### What to do
How many lines in the entries below contain the word "chart"? Reply with the number alone.

### Exercise materials
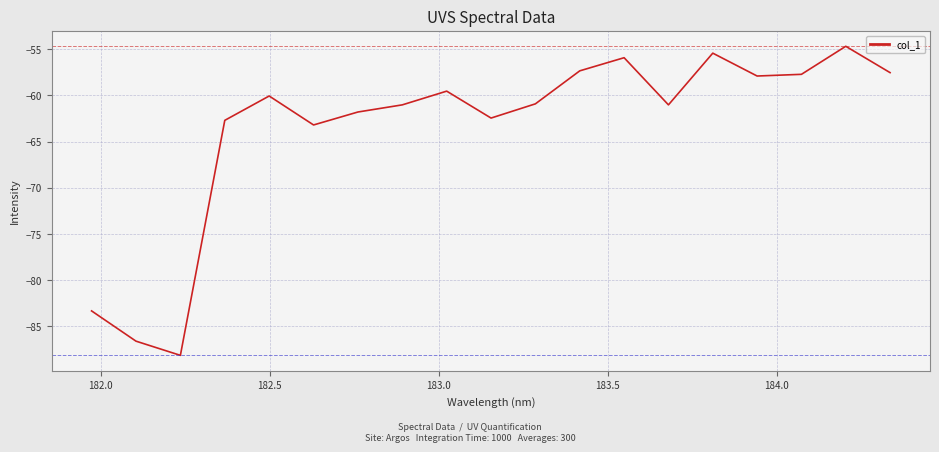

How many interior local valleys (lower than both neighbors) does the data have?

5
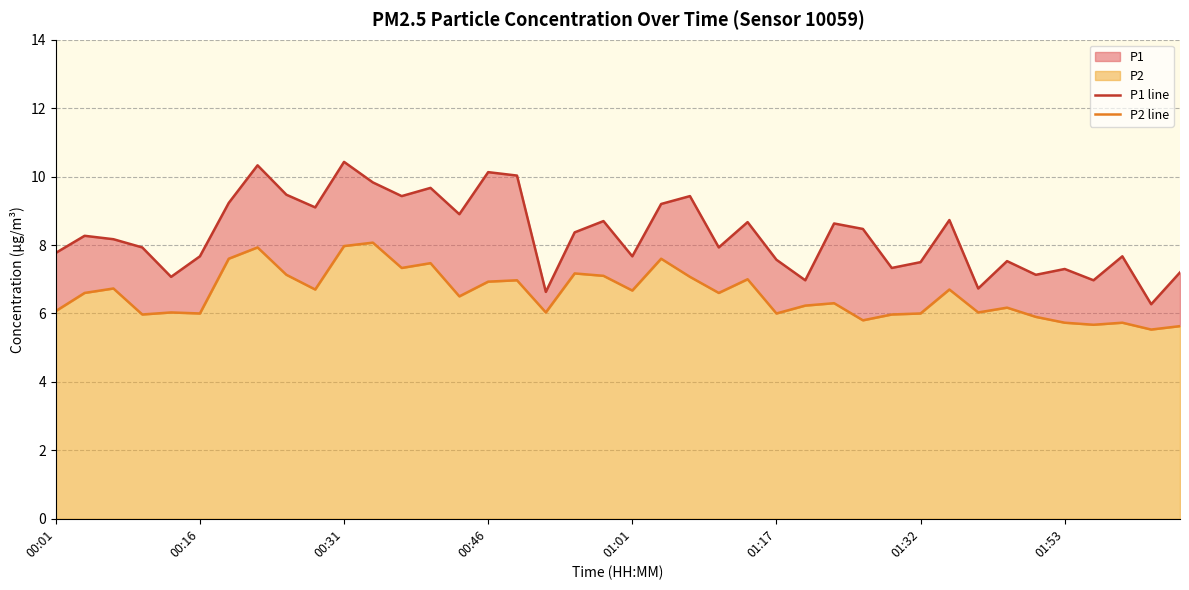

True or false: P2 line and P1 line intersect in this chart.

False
--
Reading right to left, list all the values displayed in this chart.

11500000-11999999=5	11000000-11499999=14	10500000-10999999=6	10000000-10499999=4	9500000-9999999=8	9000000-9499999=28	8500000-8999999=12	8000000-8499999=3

### Response below
2